Still, consumers' tastes may change from product to product. Thus, Oenon is updating its products and offering different versions or different quality levels of products, Nagai explains. "Many consumers often have one brand they stick to and they want to have a variety of products from this one brand. That's something we're aiming to provide."

Oenon aims to post a 3.6 billion yen operating profit on sales of 80 billion yen in fiscal year 2006 ending in December. This is supported by its alcoholic beverages and another emerging business enzymes and pharmaceuticals. Nagai says the company is producing lactose-splitting enzymes, which make dairy products digestible for people who are lactose intolerant. He says this business firmly supports its earnings, adding that its growth is being driven by more international acceptance of the enzymes. He also says this sector's operating profit margin is in excess of 20 percent as opposed to about 3 percent in the alcoholic beverage division in the fiscal year 2005 ended last December.

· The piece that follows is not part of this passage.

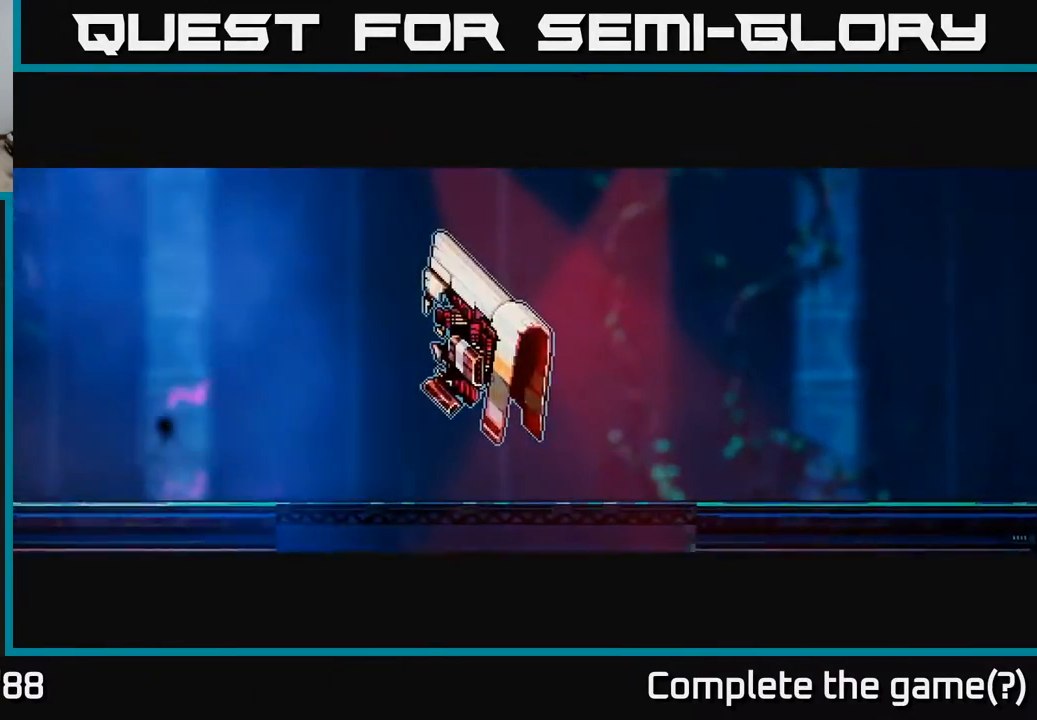
{"buttons": [], "left_stick": "left", "right_stick": "center", "events": []}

The better balance that Nagai sees the average Japanese consumer enjoying between work and leisure is something reflected in his own business life. He finds the key to enjoyment is being able to switch on and switch off between work and leisure, more easily done, admittedly, by those, like himself, in control of the buttons.

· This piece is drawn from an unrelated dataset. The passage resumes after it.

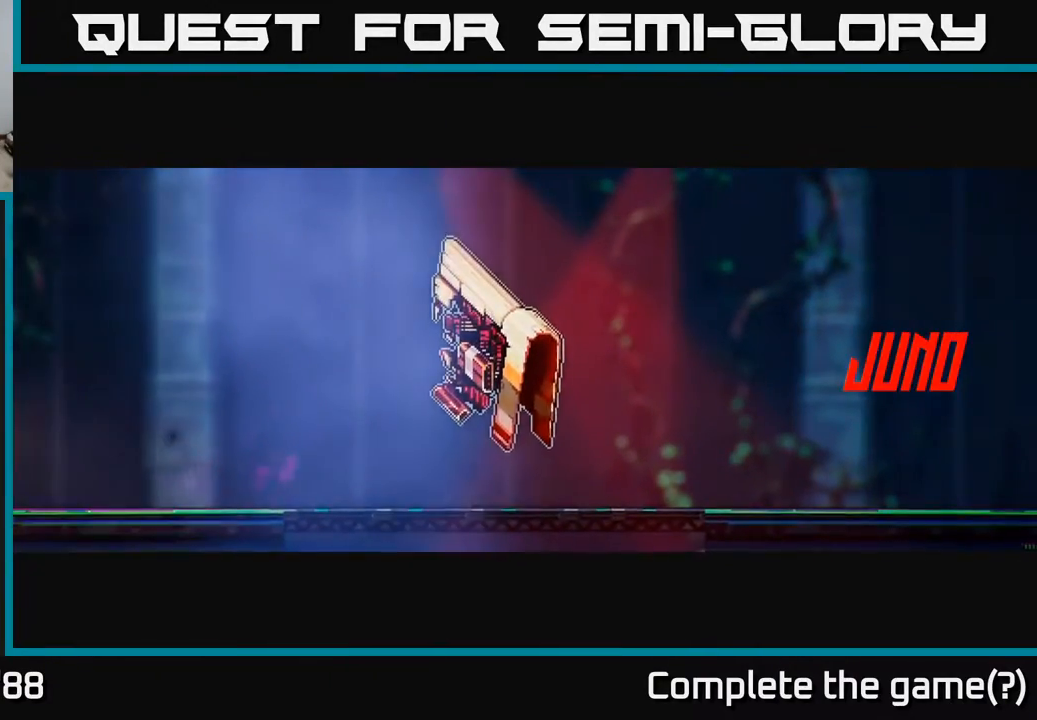
{"buttons": [], "left_stick": "left", "right_stick": "center", "events": []}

The 61-year-old president likes to play the piano, paint and watch soccer. "I believe a person is capable of concentrating well for 90 minutes. I work for 90 minutes and then kick back and paint or read sheet music," he says.

Working toward achievements, he believes, is also vital to enjoying a higher quality of life. He incorporates this belief in the way he runs his company and in the way he treats his employees as well. "In the end, it's achievements that will lead you to your happiness."